Overview

Replacement GH Therapy After Bariatric Surgery in Patients With Very Severe Obesity

Status:
Completed
Trial end date:
2008-03-01
Target enrollment:
0
Participant gender:
All
Summary
Obesity and obesity-related diseases have reached epidemic proportions in Western countries (1-3). Laparoscopic-adjustable silicone gastric banding (LASGB) is a purely restrictive operation that determine effective weight loss without inducing malabsorption (4-6). However, also after LASGB body weight loss is almost invariably associated with Free Fat Mass (FFM) loss, and the relevance of the FFM contribution to total energy expenditure is well-known (7-8). Different endocrine axes are reported to affect FFM. We previously reported that low levels of DHEA-S, an adrenal steroid with controversial anti-adipogenic and anti-atherogenic effects, are increased after the massive and sustainable weight loss induced by LASGB in severely obese premenopausal women and correlated with the higher post-operative FFM (9-10). It is also well known that GH/IGF-I axis exerts relevant effects on FFM and that reduced GH levels might increase Fat Mass (FM) and reduce FFM (11,12). Morbidly obese patients have a reduced GH secretion, generally reversible after weight loss (13-14). In a recent study currently in press, we reported that a persistent deficiency in the GH/IGF-I axis in very obese females is associated to lower decrease in FM after LASGB. Low IGF-I plasma levels have also been reported to be independent prognostic factors of liver steatosis and non-alcoholic steatohepatitis in morbidly obese patients (15) and ultrasound- measured hepatic left lobe volume might represent a reliable tool for the evaluation of liver involvement in obesity (16). GH deficiency (GHD) in adult patients is associated with an increase in FM and a parallel decrease in FFM (17). The severity of GDH is correlated to cardiovascular risk, body composition abnormalities and bone loss, and decreased left ventricular ejection fraction (18-20). GH therapy has been demonstrated to be effective in normalizing body composition, with beneficial effects up to a 2-years follow-up period (21-24). GH therapy has also been reported to be effective in sparing FFM during weight loss in obese patients and metabolic syndrome (25,26). However, these studies have some limitations due to the duration of the treatment and the lack of a preliminary evaluation of the GH/IGF-I axis secretory status in obese patients before the GH therapy. At present there are no data on the evaluation of the GH/IGF-I status before and after bariatric surgery and the effectiveness of recombinant GH treatment in very severe obese patients.
Phase:
Phase 3
Accepts Healthy Volunteers?
No
Details
Lead Sponsor:
Federico II University
Criteria
Inclusion Criteria:

- Age between 18-50 yrs

- Normal glucose tolerance during standard oral glucose tolerance test (OGTT)
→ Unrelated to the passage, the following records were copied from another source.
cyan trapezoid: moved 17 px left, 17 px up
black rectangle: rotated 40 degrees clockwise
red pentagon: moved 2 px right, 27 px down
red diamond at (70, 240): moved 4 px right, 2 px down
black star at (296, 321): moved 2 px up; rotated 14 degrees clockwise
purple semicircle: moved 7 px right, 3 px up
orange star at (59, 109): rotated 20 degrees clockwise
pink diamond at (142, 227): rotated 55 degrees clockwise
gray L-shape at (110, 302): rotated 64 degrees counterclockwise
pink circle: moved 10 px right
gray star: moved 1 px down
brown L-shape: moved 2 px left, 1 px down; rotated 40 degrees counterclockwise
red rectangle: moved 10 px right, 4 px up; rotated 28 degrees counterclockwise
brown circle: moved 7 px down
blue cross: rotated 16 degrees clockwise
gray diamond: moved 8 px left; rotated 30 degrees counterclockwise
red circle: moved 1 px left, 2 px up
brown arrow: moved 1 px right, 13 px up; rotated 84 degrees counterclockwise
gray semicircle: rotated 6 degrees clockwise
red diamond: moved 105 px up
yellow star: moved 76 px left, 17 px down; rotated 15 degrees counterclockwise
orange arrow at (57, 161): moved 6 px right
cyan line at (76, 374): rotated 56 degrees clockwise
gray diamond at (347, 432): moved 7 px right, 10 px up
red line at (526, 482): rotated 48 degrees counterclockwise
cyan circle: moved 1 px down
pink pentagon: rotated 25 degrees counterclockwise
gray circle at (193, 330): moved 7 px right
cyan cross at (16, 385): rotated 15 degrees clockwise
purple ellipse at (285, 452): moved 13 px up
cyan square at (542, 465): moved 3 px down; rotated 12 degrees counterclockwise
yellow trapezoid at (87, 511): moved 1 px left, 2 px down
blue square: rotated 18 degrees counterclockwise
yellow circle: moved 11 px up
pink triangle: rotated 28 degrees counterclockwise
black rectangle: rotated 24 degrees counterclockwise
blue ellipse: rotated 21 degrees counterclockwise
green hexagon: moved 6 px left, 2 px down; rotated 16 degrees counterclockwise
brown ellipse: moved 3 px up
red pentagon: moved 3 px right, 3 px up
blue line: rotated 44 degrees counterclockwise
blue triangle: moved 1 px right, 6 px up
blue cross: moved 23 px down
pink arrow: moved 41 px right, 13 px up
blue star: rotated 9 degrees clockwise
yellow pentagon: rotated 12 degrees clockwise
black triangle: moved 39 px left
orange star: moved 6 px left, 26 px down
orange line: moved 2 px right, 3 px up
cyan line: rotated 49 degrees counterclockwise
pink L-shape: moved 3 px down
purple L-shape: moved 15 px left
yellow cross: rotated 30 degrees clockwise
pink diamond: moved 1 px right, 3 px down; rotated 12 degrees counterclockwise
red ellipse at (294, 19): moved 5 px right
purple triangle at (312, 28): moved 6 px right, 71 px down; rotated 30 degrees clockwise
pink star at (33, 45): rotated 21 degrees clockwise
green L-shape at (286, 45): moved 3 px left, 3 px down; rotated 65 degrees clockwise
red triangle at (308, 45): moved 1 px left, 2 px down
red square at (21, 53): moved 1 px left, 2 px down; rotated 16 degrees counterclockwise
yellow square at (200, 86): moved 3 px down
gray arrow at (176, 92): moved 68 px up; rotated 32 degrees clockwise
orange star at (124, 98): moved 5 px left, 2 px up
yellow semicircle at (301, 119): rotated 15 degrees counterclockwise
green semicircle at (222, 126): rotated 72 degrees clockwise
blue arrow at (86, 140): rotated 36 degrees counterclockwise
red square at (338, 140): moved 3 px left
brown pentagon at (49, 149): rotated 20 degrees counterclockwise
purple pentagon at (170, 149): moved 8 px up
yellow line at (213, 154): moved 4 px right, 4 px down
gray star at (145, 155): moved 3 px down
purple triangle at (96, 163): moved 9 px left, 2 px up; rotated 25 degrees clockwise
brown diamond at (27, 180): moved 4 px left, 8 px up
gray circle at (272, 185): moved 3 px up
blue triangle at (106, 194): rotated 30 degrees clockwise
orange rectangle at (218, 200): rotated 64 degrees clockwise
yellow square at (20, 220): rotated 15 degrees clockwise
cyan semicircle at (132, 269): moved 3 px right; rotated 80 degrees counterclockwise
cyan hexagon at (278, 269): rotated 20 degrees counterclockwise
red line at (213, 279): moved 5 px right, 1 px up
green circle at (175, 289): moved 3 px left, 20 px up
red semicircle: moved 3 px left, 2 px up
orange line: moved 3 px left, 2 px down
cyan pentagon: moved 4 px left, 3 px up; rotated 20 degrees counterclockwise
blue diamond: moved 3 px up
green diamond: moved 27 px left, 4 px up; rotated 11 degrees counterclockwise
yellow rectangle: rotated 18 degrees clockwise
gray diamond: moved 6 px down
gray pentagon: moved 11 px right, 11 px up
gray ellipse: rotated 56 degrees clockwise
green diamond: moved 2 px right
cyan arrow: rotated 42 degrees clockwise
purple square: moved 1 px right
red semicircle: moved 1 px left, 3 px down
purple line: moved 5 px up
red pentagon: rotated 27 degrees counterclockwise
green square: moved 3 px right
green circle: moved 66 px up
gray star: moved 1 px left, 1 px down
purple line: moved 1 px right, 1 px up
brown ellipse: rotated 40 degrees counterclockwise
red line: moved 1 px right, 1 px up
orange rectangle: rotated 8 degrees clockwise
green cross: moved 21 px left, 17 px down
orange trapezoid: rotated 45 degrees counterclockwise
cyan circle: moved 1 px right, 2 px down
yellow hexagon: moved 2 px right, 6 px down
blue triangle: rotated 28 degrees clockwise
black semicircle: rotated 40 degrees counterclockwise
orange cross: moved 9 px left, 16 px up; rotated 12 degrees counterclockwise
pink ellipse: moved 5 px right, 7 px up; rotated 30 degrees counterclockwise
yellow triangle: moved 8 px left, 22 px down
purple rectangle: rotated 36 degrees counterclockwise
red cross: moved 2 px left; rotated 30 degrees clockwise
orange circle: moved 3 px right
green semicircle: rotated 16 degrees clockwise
- Inclusion criteria for bariatric surgery proposed by the 1991 National Institutes of
Health Consensus Development Panel Report.

Exclusion Criteria:

- Liver or renal failure, cancer, acute or chronic inflammatory diseases

- Chronic treatment with any type of medications

- organic pituitary deficiency

- Bulimia Nervosa of the DSM-IV

- Ulcers or malignancies excluded by oesophagus-gastro-duodenoscopy.